On the 15th day of what would be known as the Last Month, Wyvern dreamed.
*
They slept together, a mess of limbs and hair golden and black. They always did, no matter whoever intervened, whatever partner they had at the moment; they slept together from the day they first met, cold and shuddering and pained, and they would to the end of time.
Wyvern never dreamed, not even the disjointed, mad imaginings of an overactive mind stitching random patterns together. Icarus always said it was a sign of his lack of imagination and perhaps he was right: Wyvern was a realist first and foremost. Imagination, he thought, was for others.
It was perhaps why, when he dreamed for the first remembered time in his life that he knew, as impossibly and inherently as oracles did, that what he dreamed was real – not a prophecy, liable to change in the way prophecies did, but as inevitable as if it’d already happened.
Maybe that was what made him burrow closer to Icarus’s side – asleep as only recently he’d found the peace to do so, curled into his body like mating snakes. Icarus’s sleep was never peaceful – he dreamed often and often those were nightmares he could not speak about aloud but that Wyvern knew anyway. Even now Wyvern could see the motion behind his eyelids and the constant nervous twitching of his muscles.
Even now, awake, he could see it. Part of him was fiercely glad for it.
Another…
Wyvern had never wanted to be an oracle. He’d never cared. The world of oracles was dull and joyless, a world laden with angst, pain and other liabilities of more emotional minds. Oracles were wet, too comprehending, too passive, too full of empty philosophies and mysticisms. Wyvern was not a good scholar, let alone an oracle.

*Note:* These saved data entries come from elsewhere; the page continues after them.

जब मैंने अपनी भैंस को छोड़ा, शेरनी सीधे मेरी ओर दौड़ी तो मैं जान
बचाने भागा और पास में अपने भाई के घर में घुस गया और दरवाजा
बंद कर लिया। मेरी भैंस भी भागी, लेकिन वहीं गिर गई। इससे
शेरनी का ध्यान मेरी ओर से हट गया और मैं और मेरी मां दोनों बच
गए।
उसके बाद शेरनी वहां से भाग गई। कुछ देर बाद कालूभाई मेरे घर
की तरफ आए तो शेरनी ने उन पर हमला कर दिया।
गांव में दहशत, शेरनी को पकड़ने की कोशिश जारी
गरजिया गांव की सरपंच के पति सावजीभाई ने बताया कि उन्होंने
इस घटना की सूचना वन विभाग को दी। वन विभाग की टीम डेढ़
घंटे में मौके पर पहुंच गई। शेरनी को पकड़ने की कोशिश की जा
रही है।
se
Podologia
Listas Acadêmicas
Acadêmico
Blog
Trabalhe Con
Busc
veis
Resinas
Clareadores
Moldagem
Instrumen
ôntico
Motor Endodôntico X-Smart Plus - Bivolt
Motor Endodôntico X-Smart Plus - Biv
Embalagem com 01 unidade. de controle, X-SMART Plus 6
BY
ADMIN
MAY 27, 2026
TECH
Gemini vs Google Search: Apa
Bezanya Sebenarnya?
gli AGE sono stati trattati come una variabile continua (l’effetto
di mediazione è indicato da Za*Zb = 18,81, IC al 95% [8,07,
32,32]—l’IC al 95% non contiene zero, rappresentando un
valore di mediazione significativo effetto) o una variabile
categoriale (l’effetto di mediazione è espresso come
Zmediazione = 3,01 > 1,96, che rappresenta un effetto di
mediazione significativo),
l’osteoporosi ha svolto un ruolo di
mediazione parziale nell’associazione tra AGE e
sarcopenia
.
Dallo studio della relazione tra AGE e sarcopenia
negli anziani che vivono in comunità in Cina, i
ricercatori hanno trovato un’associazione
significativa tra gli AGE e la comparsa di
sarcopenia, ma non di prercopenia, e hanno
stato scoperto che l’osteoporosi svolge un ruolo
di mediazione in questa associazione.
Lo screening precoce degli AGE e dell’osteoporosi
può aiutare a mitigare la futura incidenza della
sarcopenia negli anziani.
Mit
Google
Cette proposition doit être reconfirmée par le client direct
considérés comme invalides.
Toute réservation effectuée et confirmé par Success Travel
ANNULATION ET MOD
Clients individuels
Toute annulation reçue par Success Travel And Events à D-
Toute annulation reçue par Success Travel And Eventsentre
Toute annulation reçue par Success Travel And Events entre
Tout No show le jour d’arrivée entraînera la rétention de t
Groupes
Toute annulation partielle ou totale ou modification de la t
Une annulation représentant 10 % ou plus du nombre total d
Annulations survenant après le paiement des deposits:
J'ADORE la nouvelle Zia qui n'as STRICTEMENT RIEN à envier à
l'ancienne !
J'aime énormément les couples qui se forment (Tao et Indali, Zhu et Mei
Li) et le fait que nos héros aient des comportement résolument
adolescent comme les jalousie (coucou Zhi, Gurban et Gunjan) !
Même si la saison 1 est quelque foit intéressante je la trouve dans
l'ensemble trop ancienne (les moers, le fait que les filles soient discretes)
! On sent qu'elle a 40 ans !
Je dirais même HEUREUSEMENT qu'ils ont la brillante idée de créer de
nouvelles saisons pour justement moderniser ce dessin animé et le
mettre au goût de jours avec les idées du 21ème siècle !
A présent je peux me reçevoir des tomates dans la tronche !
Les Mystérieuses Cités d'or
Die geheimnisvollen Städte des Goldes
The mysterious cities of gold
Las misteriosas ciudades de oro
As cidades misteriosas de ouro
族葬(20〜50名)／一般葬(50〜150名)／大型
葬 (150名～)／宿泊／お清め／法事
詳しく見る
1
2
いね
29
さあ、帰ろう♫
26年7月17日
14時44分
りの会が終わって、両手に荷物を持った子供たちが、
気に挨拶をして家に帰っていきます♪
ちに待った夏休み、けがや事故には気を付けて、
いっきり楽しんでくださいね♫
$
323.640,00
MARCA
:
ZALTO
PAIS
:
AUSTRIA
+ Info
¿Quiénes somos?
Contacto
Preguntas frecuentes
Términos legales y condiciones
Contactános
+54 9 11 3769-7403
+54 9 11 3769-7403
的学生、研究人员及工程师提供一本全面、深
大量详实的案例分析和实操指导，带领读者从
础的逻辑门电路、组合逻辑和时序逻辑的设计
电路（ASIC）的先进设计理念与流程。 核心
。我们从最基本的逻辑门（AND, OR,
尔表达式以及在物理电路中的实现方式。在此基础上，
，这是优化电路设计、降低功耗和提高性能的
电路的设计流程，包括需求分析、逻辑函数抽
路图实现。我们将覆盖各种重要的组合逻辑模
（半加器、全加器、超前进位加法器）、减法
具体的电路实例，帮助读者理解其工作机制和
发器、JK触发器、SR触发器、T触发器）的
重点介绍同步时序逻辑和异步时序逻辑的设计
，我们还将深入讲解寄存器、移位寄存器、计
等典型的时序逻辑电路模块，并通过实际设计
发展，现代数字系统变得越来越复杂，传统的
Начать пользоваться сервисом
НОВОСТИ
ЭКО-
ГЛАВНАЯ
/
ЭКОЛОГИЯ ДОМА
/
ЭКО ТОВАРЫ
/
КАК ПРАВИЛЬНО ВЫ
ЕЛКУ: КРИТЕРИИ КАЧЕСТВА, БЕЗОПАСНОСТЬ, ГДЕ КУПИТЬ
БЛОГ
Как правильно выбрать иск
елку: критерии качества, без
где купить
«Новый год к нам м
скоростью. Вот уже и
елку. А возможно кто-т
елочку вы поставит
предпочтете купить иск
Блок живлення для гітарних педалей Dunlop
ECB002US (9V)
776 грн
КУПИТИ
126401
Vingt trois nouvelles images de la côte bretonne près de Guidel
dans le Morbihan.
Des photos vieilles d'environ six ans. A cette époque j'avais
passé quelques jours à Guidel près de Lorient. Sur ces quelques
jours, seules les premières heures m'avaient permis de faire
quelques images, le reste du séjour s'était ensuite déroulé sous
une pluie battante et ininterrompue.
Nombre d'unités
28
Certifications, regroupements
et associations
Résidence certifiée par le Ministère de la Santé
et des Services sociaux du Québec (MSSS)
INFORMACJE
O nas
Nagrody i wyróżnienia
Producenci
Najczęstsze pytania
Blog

But he was one, whether he liked it or not, and he knew better than to ignore the obvious.
He had to think.
*
“Where y’going?”
“Go back to sleep,” he said. “I’ll be back.”
“Can’t,” he whined. “Not without you.”
“You’re already asleep, love. You can barely stitch two words together…”
“M’not,” and then, of course, he was.
Eleven years of sleeplessness tended to do that.
*
The lands to the east were silent.
He had seen Solira fall without remorse -- he had not liked those who lived within its ranks, he had not cared for it all. But he’d seen their terror, their pain, their panic -- he had felt it, as real as any reality could be -- and he knew.
Oh, he knew.
“Well then,” he muttered to himself. “We’ll ride this storm, won’t we, Icarus?”
He watched the open road to the west, the one he could sense if not see, lying sinuously like a resting snake amongst the woods and mountains and deserts.
In sunrise, Wyvern sighed, and waited.